CKLN Ryerson Campus Radio Must Defend Its Existence, Says CRTC

After already having suffered through a six month blackout in 2009, Ryerson campus-community radio station CKLN may be in for more troubled times after its evaluation at a recent CRTC hearing. Although the hearing was intended to highlight and address the station's ability to maintain station logs and annual reports, the Commission did not hesitate to voice the impending threat of their license being suspended entirely.

CKLN is just one example of campus and community radio being framed as an antiquity in the context of modern broadcast regulation. According to Steve Anderson, national coordinator of OpenMedia.ca. regulators and lawmakers have lost sight of the fact that the collaborative process of community broadcasting is more vital than the actual output.
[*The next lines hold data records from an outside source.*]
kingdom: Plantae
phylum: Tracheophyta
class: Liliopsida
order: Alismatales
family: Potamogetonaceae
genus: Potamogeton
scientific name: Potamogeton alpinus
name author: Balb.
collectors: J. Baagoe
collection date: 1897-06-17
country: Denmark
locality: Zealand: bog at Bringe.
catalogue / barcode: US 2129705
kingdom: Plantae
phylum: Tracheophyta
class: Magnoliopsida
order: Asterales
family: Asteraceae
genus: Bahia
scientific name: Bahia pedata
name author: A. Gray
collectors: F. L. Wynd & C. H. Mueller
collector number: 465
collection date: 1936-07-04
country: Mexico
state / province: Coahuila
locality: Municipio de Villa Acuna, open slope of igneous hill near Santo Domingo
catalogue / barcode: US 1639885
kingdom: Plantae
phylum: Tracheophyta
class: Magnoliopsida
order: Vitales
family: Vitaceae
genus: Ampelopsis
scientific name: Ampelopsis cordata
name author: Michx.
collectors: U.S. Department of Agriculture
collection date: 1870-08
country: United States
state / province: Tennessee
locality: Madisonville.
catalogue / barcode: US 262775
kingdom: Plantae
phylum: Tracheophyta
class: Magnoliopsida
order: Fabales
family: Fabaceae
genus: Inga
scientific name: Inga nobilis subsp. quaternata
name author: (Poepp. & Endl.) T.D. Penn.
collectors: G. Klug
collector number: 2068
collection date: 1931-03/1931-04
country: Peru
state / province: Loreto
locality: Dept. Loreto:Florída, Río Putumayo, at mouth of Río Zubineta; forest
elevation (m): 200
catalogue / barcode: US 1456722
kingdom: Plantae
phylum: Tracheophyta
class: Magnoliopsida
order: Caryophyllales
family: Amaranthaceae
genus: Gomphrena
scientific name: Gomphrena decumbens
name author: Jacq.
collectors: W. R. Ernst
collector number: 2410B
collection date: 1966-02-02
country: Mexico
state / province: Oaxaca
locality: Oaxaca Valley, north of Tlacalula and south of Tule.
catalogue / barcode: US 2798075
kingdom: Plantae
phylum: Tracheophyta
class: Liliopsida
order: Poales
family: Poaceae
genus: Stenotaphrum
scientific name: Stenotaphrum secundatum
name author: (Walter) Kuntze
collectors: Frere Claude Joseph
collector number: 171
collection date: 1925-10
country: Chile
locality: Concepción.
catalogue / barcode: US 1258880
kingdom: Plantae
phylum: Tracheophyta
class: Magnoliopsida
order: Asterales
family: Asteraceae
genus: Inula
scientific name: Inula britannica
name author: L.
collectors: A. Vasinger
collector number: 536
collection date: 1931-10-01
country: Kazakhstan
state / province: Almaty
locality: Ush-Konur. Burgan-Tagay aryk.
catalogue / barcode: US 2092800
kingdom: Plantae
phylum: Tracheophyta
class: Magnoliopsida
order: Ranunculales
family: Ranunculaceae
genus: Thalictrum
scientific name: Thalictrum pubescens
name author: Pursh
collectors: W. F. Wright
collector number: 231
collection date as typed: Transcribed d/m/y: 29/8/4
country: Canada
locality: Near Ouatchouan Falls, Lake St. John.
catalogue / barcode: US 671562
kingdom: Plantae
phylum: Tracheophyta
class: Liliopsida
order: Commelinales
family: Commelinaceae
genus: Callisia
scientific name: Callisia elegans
“One thing that’s important," he says, "is the actual physical space [of the radio station] It brings people together so they can learn from and mentor each other. The internet can’t replace that."

Although they have made efforts to branch out into social media, those endeavours are second fiddle for CKLN, which remains rooted as a radio station. Like other community and campus radio stations, CKLN remains committed to maintaining a physical space that counters the nearly ubiquitous world of commercial media at the most fundamental level possible: through the collaborative nature of production.

Online media is often assumed to provide adequate alternatives for these organizations. In many ways this is true, and this may be the assumption that the CRTC is currently operating under. But while new methods for delivering alternative voices are constantly being developed and embraced, maintaining the spontaneity and local rooting of community radio continues to be a finer point being glanced over.